For years we have argued about the best way to identify applicants who would make excellent residents. The fact is no one knows what the best selection criteria are. I have blogged about this in the past. Furthermore, the definition of an excellent resident is also debatable. Is it someone who can pass the boards? Someone everyone likes? Should success be determined by performance as a resident or after an individual has been practicing as an attending surgeon for a few years?

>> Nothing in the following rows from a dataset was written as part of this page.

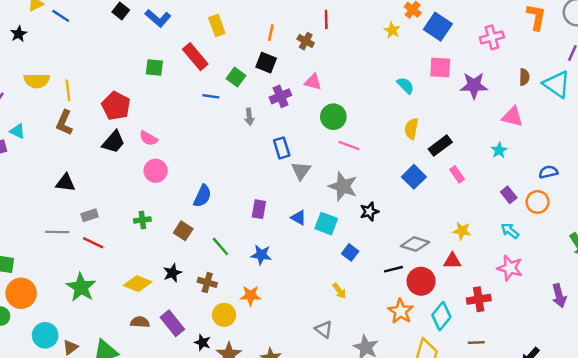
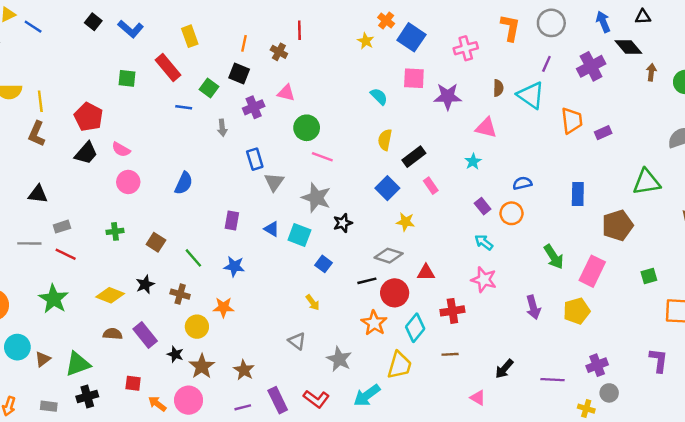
blue semicircle: (202, 196) -> (184, 183), moved
yellow star: (462, 231) -> (405, 222), moved

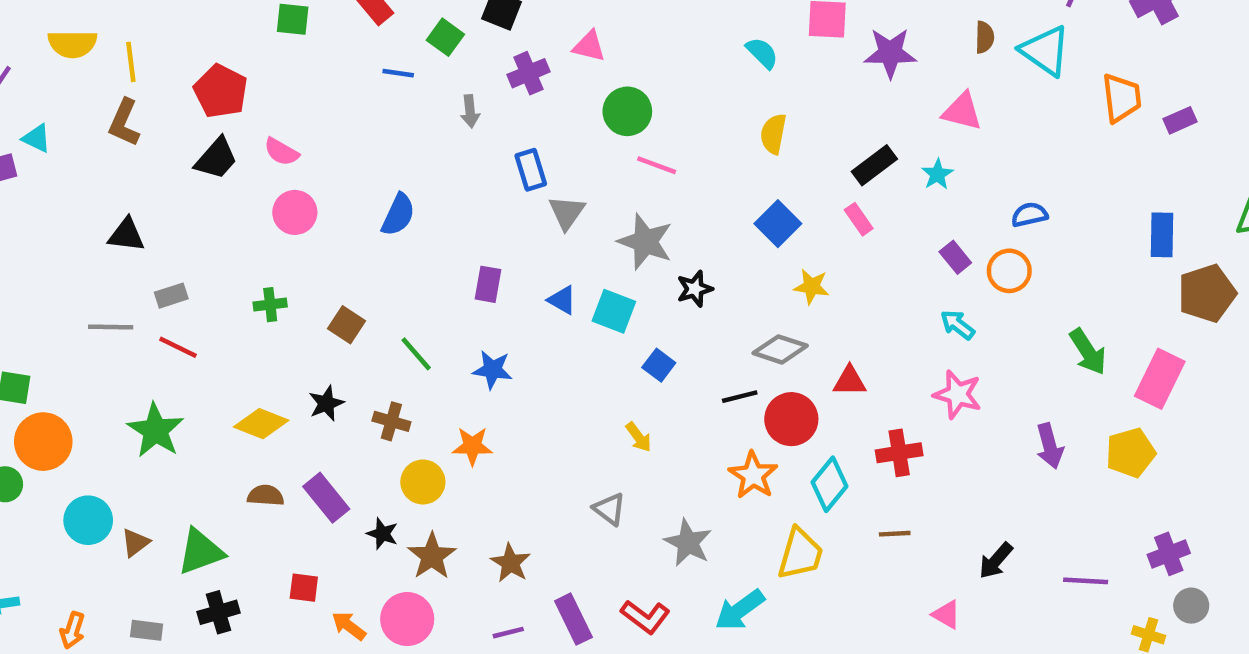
black rectangle: (414, 157) -> (874, 165), moved
blue rectangle: (578, 194) -> (1162, 235), moved

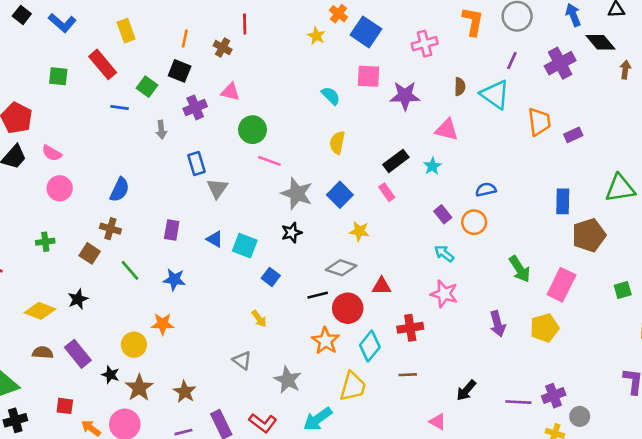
gray star: (645, 242) -> (297, 194), moved
brown cross: (391, 421) -> (110, 229), moved
purple cross: (1169, 554) -> (554, 396), moved

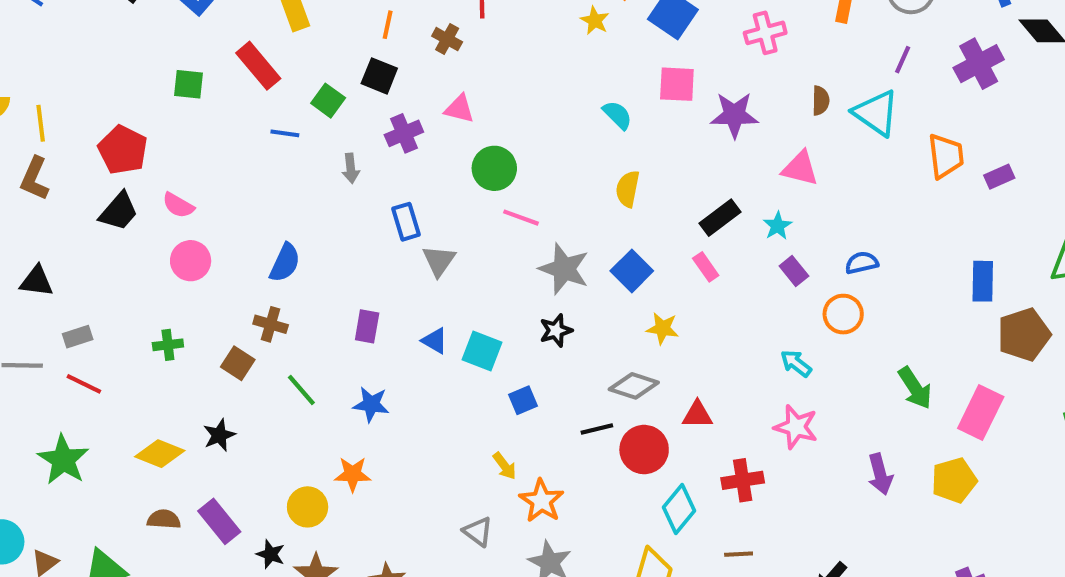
purple rectangle: (443, 214) -> (794, 271), moved
blue square: (271, 277) -> (523, 400), turned 30
orange star: (326, 341) -> (541, 501), moved

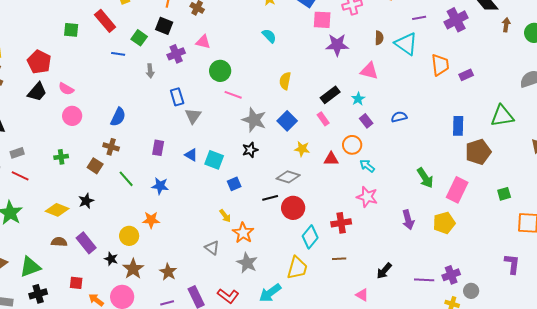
purple line: (903, 60) -> (419, 18), turned 56
pink square: (677, 84) -> (322, 20), moved
cyan semicircle: (617, 115) -> (269, 36), moved
orange circle: (843, 314) -> (352, 145), moved
red triangle: (697, 415) -> (331, 159), moved

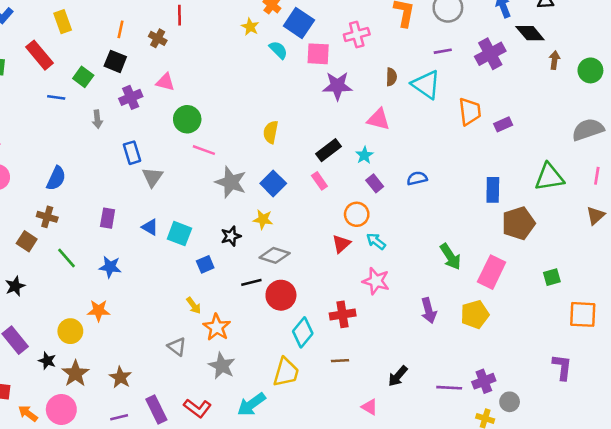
cyan semicircle: (269, 36) -> (278, 50), moved
yellow star: (302, 149) -> (263, 219), moved
black star: (250, 150) -> (231, 236), moved
red triangle: (331, 159) -> (341, 244), moved, turned -42

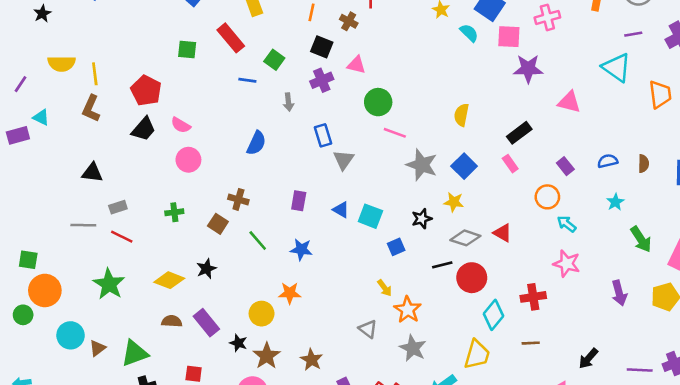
black square: (115, 61) -> (322, 47), moved
brown semicircle: (391, 77) -> (644, 164), moved
cyan star: (364, 155) -> (615, 202), moved
blue semicircle: (56, 178) -> (256, 143), moved
red triangle: (341, 244) -> (503, 233), moved, turned -48

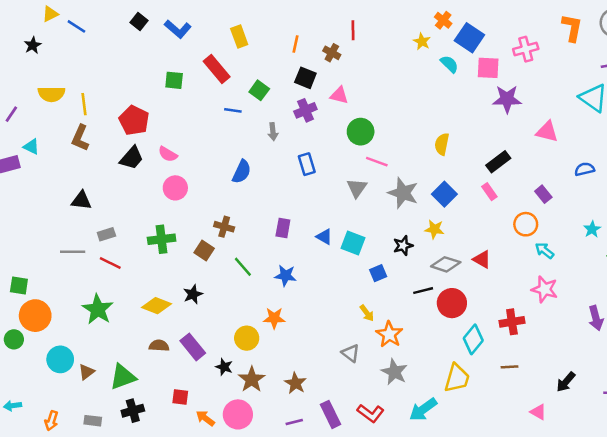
gray triangle: (344, 160) -> (357, 188), moved
blue semicircle: (608, 161) -> (585, 169), moved
green cross: (174, 212) -> (162, 239), size x1.5

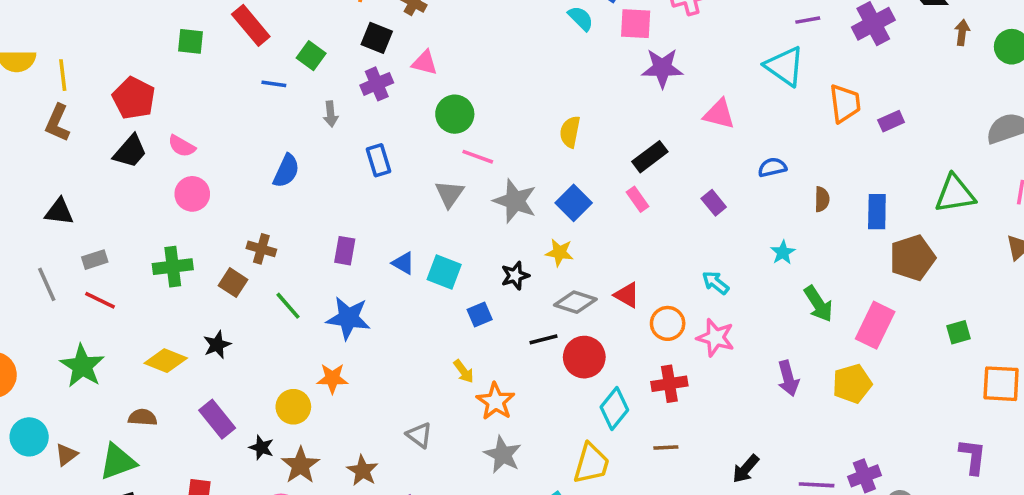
orange circle: (526, 224) -> (668, 323), moved
gray line: (73, 252) -> (47, 284), turned 65
blue star: (285, 276) -> (348, 318), size x1.4
brown semicircle: (159, 346) -> (143, 417), moved
gray triangle: (351, 353) -> (419, 435), moved

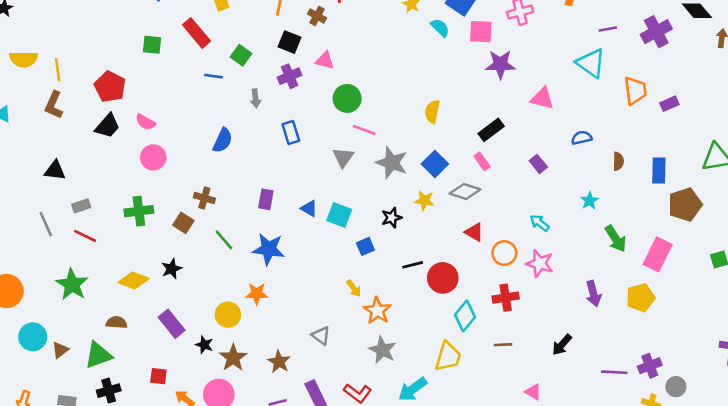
gray diamond: (575, 302) -> (465, 191), moved
black arrow: (746, 469) -> (562, 345), moved

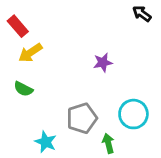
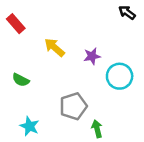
yellow arrow: (30, 53) -> (54, 47), moved, turned 75
cyan circle: (133, 114) -> (120, 76), moved
cyan star: (46, 142) -> (29, 126), moved

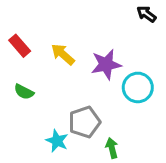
red rectangle: (16, 24) -> (20, 46), moved
purple star: (92, 56) -> (106, 64), size x1.5
cyan star: (29, 126) -> (57, 141), moved

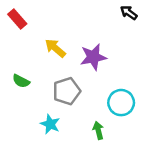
red rectangle: (20, 46) -> (17, 19), moved
cyan circle: (138, 87) -> (121, 103), moved
gray pentagon: (84, 122) -> (67, 91), moved

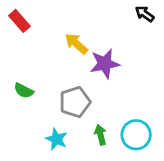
yellow arrow: (55, 48) -> (76, 44), moved
cyan circle: (121, 103) -> (136, 135), moved
green arrow: (98, 130) -> (100, 135), moved

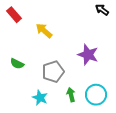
yellow arrow: (76, 44) -> (44, 31), moved
purple star: (105, 64) -> (88, 55), moved, turned 30

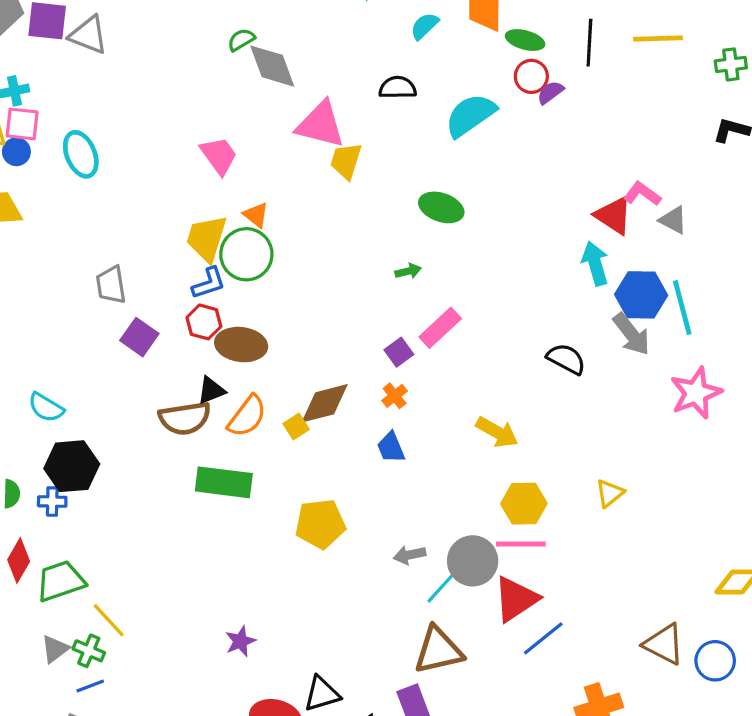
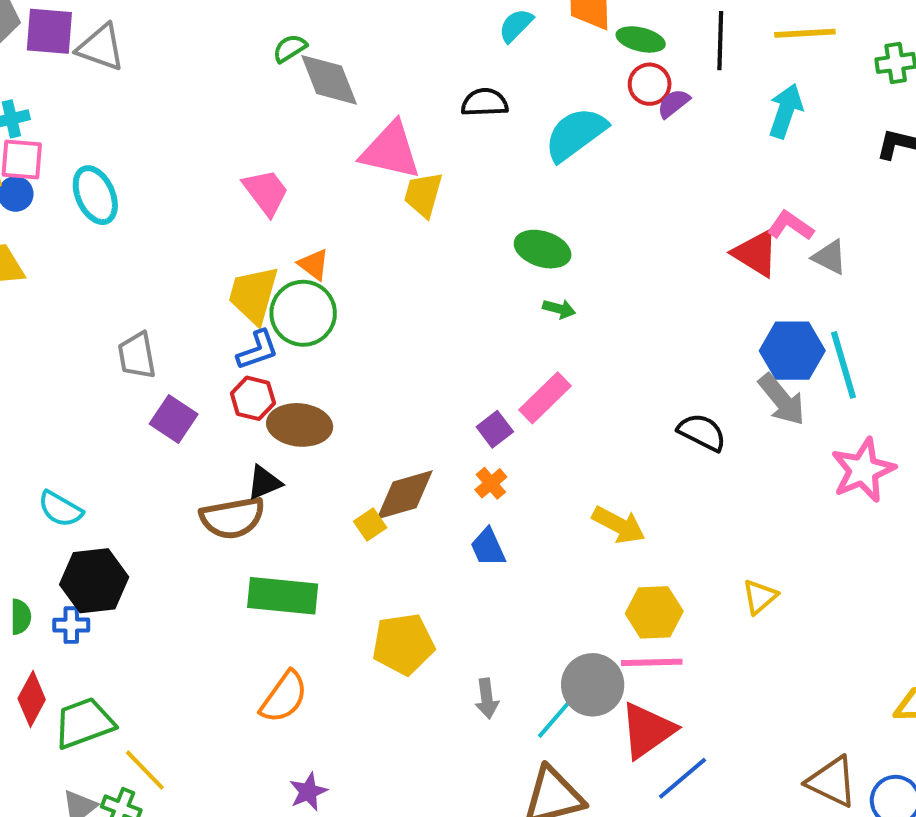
cyan arrow: (595, 263) -> (786, 111), moved, turned 36
green arrow: (408, 271) -> (559, 309), moved, turned 30
orange semicircle: (247, 416) -> (284, 697), moved
gray arrow: (410, 555) -> (487, 698), moved, turned -84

As far as the odds of success in the match being no better than choosing residents by lottery, I disagree. I don't know too many lotteries were you when 80% of the time.

artiger said...

Scalpel, is there any data on resident attrition prior to 1992? Just curious if this has been a problem for more than the past 25 years. Incidentally, 1992 was when I started residency, and I saw some of this attrition directly. A lot of the people who dropped out were the strongest candidates on paper, but they were often white males, oddly enough. Just my experience, others' mileage may vary.

Skeptical Scalpel said...

I am not aware of such studies. I will research the topic and get back to you if i find any.

Anonymous said...

Anonymous Europe: When I hear from my peers that it is better to be in a university centre, because you "see everything there" I always think, that this thinking is false. Huge centrums get to operate the "big, complicated cases", mostly (not always), at least in Europe....
On the other hand. As a trainee you need the "boot camp" operations to know for sure first, not Whipple's procedure. And the "boot camp" operations tend to pop up in the small, community hospitals mostly, not in the big university centres..... If I had to chose again, I would rather go to a nice small town hospital where I would operate 5 hernias one after the other on a normal day and learn 10 types of operations which I would be able to perform absolutely securely, than go to some university centre where I would assist 2-3 different operations which I would not get to do for the next half year..... Thank God where I am I get to my numbers and teaching is excellent!
Surgery is nice to look at, but way more exciting to actually do it. One other big plus for the small hospitals is (at least for me), that you don't have to do science and you get to spend all your time in the OR, not pipetting some meaningless "academic" experiment (big things that matter come from Elon Musk and co, not from academic research....).

Skeptical Scalpel said...

Yes, I know of a tertiary center where the students and residents rarely see an appendectomy.

Anonymous said...

This problem - breadth of training and level of pre-residency exposure to surgical residency reality is only exacerbated by the fourth year follies - "the only tie I will have to relax before started residency + where is a program with good skiing?", and the stranglehold specialties have on residency slots - really need two residents on transplant team, hand surgery...
- There needs to be a chance to focus on breadth for rural surgery and to live in the rural environment.
- There needs to be chance to practice in the community hospital scenario without all of the bells and whistles.
- The MS 3 and MS4 courses pre-match need rigor, progressive responsibility..
[I was always told the more call I took as a student, the less I was paying per hour of training...YMMV.]

Anonymous said...

Anonymous Europe: Anonymous I strongly agree with you! I started working at the local pediatric surgery unit when I was 19 and got stuck there for the next 9 years( except when living in the US). If you want to get good then you have to start as early as possible. Rigor is important but I guess teaching has to be done in good humor and with care. (Lot of people tend to shout in the OR, which only traumatizes the team).